Page 494-495, transcribed by Carolyn Ward from History of Butler County, Kansas by Vol. P. Mooney. Standard Publishing Company, Lawrence, Kan.: 1916. ill.; 894 pgs.


  HISTORY OF BUTLER COUNTY 494 cont'd

Prof. C. W. Thomas, principal of the Augusta city schools, ranks as one of the foremost educators, not only of Butler county, but of Kansas. Mr. Thomas is a native of New York, born in Wayne county, his parents being Warren and Mary E. (Bullock) Thomas, both natives of New York. Prof. Thomas was reared in his native State, receiving his early education in the public schools and at Williamson Union School. Later he took additional work in various educational institutions and, in fact, has been a hard student all his life. At the age of eighteen, he began his career at a teacher at Williamson, N. Y., and in 1883 came to Kansas, locating at Douglass, Butler county. He taught school in that vicinity for three years, and for seven years was a teacher in the grammar school at Douglass, and for three years following, he was principal of the Douglass schools. He was then forced to give up teaching on account of his health and after a vacation of three years, he accepted the assistant principalship of the Douglass schools, and for eighteen years he was connected with the Douglass schools in one capacity or another.

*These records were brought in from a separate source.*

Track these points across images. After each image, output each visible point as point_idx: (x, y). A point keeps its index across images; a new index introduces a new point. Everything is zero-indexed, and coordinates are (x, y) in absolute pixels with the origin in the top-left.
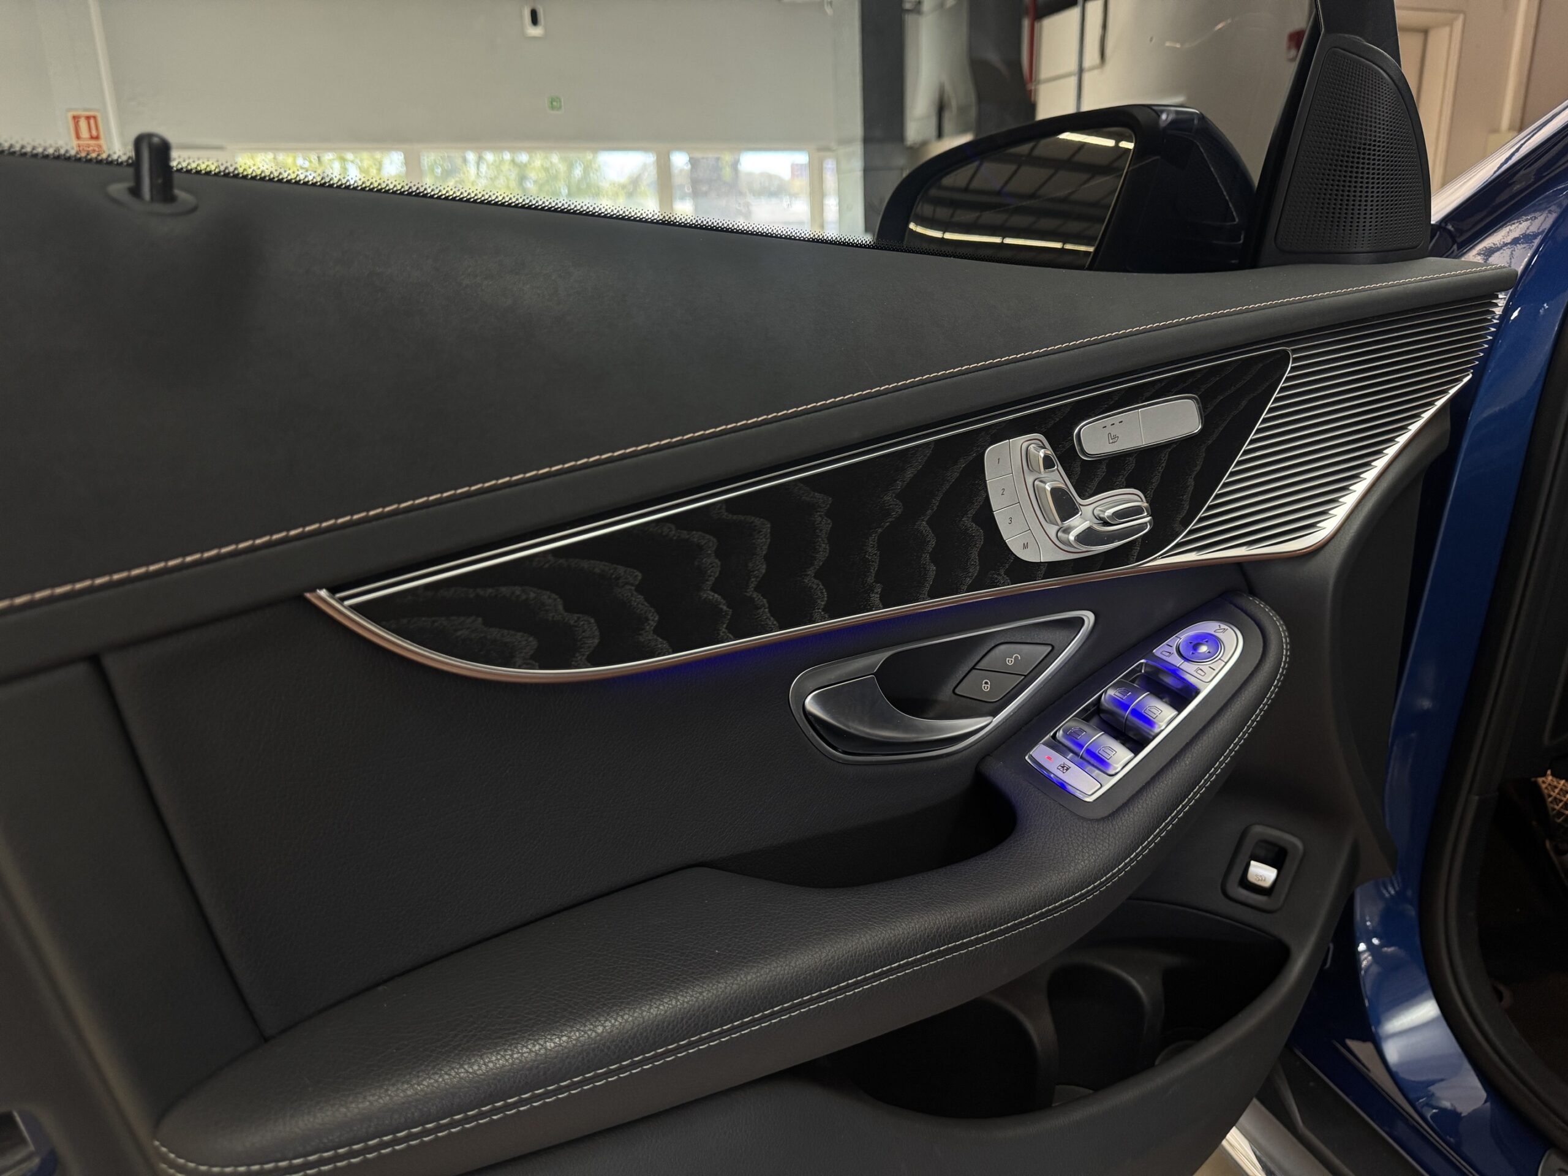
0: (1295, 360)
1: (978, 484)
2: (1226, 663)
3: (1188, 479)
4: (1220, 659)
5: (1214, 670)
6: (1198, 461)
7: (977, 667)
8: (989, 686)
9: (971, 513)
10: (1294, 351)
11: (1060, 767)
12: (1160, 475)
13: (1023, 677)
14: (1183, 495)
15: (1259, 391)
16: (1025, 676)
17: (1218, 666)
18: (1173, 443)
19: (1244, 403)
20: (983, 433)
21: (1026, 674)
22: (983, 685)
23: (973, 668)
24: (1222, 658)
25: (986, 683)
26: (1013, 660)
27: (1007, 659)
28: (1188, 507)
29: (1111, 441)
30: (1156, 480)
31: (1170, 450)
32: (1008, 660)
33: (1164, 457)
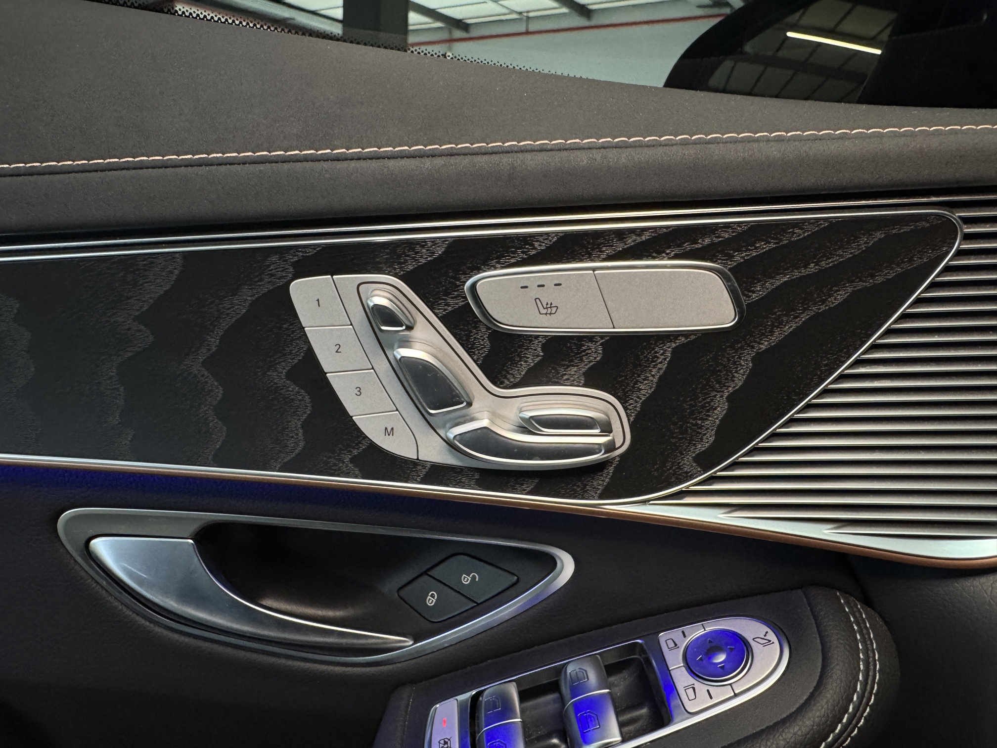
0: (968, 237)
1: (287, 329)
2: (736, 695)
3: (715, 396)
4: (730, 684)
5: (711, 698)
6: (736, 372)
7: (429, 573)
8: (434, 601)
9: (284, 368)
10: (968, 221)
11: (442, 742)
12: (655, 380)
13: (476, 604)
14: (703, 420)
15: (879, 279)
16: (478, 604)
18: (682, 335)
20: (274, 258)
21: (479, 602)
22: (429, 597)
23: (425, 573)
24: (733, 686)
25: (433, 596)
26: (470, 579)
27: (464, 575)
28: (712, 439)
29: (544, 311)
30: (646, 389)
31: (674, 345)
32: (465, 577)
33: (664, 354)
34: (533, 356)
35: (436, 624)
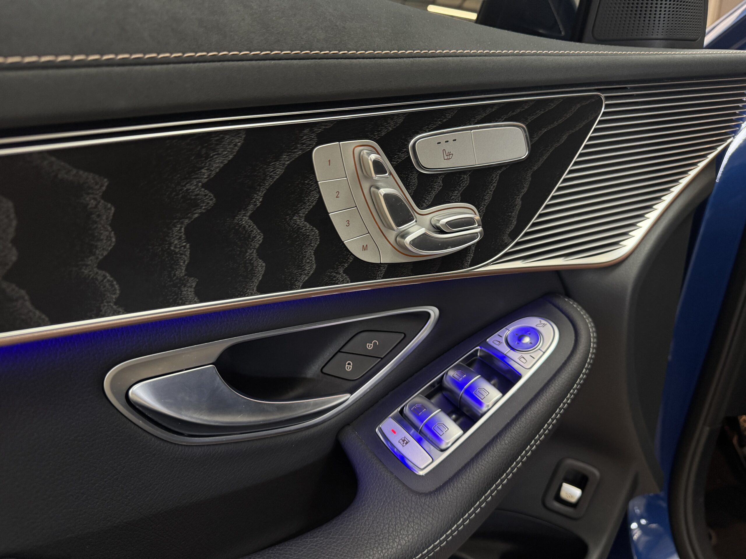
0: (607, 106)
1: (308, 184)
2: (544, 353)
3: (516, 198)
4: (539, 349)
5: (534, 358)
6: (525, 184)
7: (342, 350)
8: (351, 366)
9: (304, 212)
10: (607, 98)
12: (492, 193)
13: (380, 359)
14: (512, 212)
15: (577, 129)
16: (382, 359)
17: (537, 355)
18: (504, 166)
19: (565, 137)
20: (306, 131)
21: (382, 357)
22: (347, 366)
23: (339, 351)
24: (541, 349)
25: (349, 364)
26: (372, 345)
27: (368, 344)
28: (515, 223)
29: (446, 158)
30: (488, 199)
31: (500, 172)
32: (368, 346)
33: (496, 177)
34: (438, 186)
35: (359, 380)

In 1903 Prof. Thomas was elected superintendent of public instruction of Butler county, and in 1905 re-elected to that office, serving four years in all. During his administration, the public schools of Butler county were efficiently conducted and very satisfactory results obtained, and Prof. Thomas won the reputation of being a very capable administrative school officer. He brought the school system up to a high state of efficiency and kept them fully up to the standard of modern day educational methods. At the close of his term of office he engaged in the mercantile business at Douglass which he conducted for three years when he traded his business for a farm, and came to Augusta to complete an unexpired term of school. In 1911 he was elected principal of the Augusta city schools, and since that time has conducted the schools of that city in a way that has reflected great credit on him as an educator. Prof. Thomas has been active in institute work, and for ten years has been an instructor in that department of educotional[sic] work. He has assisted at institutes in Arkansas City, Ashland and El Dorado. He is president of the Butler County Teachers' Association, a position which he has held for three years. He has taken an active part in all matters tending to the advancement of education, and helped establish


  HISTORY OF BUTLER COUNTY 495

the first consolidated high school in Butler county. He is a persistent worker, and is not an advocate of any "royal road to learning." In whatever capacity he has served in the great field of education, he has done his part conscientiously and well.